It is possible to write an AR(p) model as an MA(\(\infty\)) model

For example, consider an AR(1) model

\[ \begin{align} x_t &= \phi x_{t-1} + w_t \\ x_t &= \phi (\phi x_{t-2} + w_{t-1}) + w_t \\ x_t &= \phi^2 x_{t-2} + \phi w_{t-1} + w_t \\ x_t &= \phi^3 x_{t-3} + \phi^2 w_{t-2} + \phi w_{t-1} + w_t \\ & \Downarrow \\ x_t &= w_t + \phi w_{t-1}+ \phi^2 w_{t-2} + \dots + \phi^k w_{t-k} + \phi^{k+1} x_{t-k-1} \end{align} \]
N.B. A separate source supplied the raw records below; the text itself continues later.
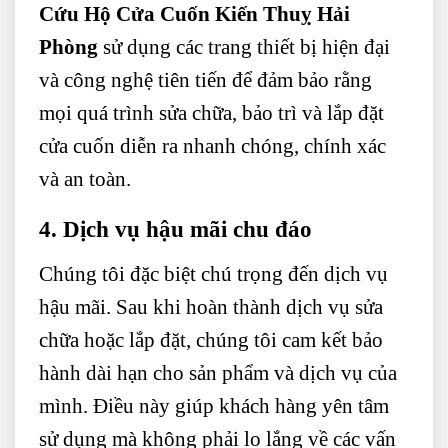
Cứu Hộ Cửa Cuốn Kiến Thuỵ Hải
Phòng
sử dụng các trang thiết bị hiện đại
và công nghệ tiên tiến để đảm bảo rằng
mọi quá trình sửa chữa, bảo trì và lắp đặt
cửa cuốn diễn ra nhanh chóng, chính xác
và an toàn.
4. Dịch vụ hậu mãi chu đáo
Chúng tôi đặc biệt chú trọng đến dịch vụ
hậu mãi. Sau khi hoàn thành dịch vụ sửa
chữa hoặc lắp đặt, chúng tôi cam kết bảo
hành dài hạn cho sản phẩm và dịch vụ của
mình. Điều này giúp khách hàng yên tâm
sử dụng mà không phải lo lắng về các vấn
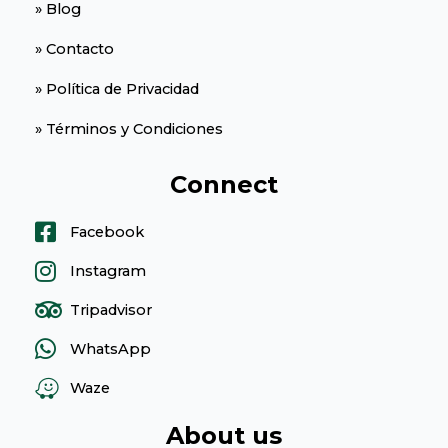
» Blog
» Contacto
» Política de Privacidad
» Términos y Condiciones
Connect
Facebook
Instagram
Tripadvisor
WhatsApp
Waze
About us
If our AR(1) model is stationary, then

\[ \lvert \phi \rvert < 1 ~ \Rightarrow ~ \lim_{k \to \infty} \phi^{k+1} = 0 \]

so

\[ \begin{align} x_t &= w_t + \phi w_{t-1}+ \phi^2 w_{t-2} + \dots + \phi^k w_{t-k} + \phi^{k+1} x_{t-k-1} \\ & \Downarrow \\ x_t &= w_t + \phi w_{t-1}+ \phi^2 w_{t-2} + \dots + \phi^k w_{t-k} \end{align} \] \[ \]

An MA(q) process is invertible if it can be written as a stationary autoregressive process of infinite order without an error term

For example, consider an MA(1) model

\[ \begin{align} x_t &= w_t + \theta w_{t-1} \\ & \Downarrow \\ w_t &= x_t - \theta w_{t-1} \\ w_t &= x_t - \theta (x_{t-1} - \theta w_{t-2}) \\ w_t &= x_t - \theta x_{t-1} - \theta^2 w_{t-2} \\ & ~~\vdots \\ w_t &= x_t - \theta x_{t-1} + \dots + (-\theta)^k x_{t-k} + (-\theta)^{k+1} w_{t-k-1} \\ \end{align} \]

If we constrain \(\lvert \theta \rvert < 1\), then

\[ \lim_{k \to \infty} (-\theta)^{k+1} w_{t-k-1} = 0 \]

and

\[ \begin{align} w_t &= x_t - \theta x_{t-1} + \dots + (-\theta)^k x_{t-k} + (-\theta)^{k+1} w_{t-k-1} \\ & \Downarrow \\ w_t &= x_t - \theta x_{t-1} + \dots + (-\theta)^k x_{t-k} \\ w_t &= x_t + \sum_{k=1}^\infty(-\theta)^k x_{t-k} \end{align} \]

Q: Why do we care if an MA(q) model is invertible?

A: It helps us identify the model's parameters

For example, these MA(1) models are equivalent

\[ x_t = w_t + \frac{1}{5} w_{t-1}, ~\text{with} ~w_t \sim ~\text{N}(0,25) \]

\[ x_t = w_t + 5 w_{t-1}, ~\text{with} ~w_t \sim ~\text{N}(0,1) \]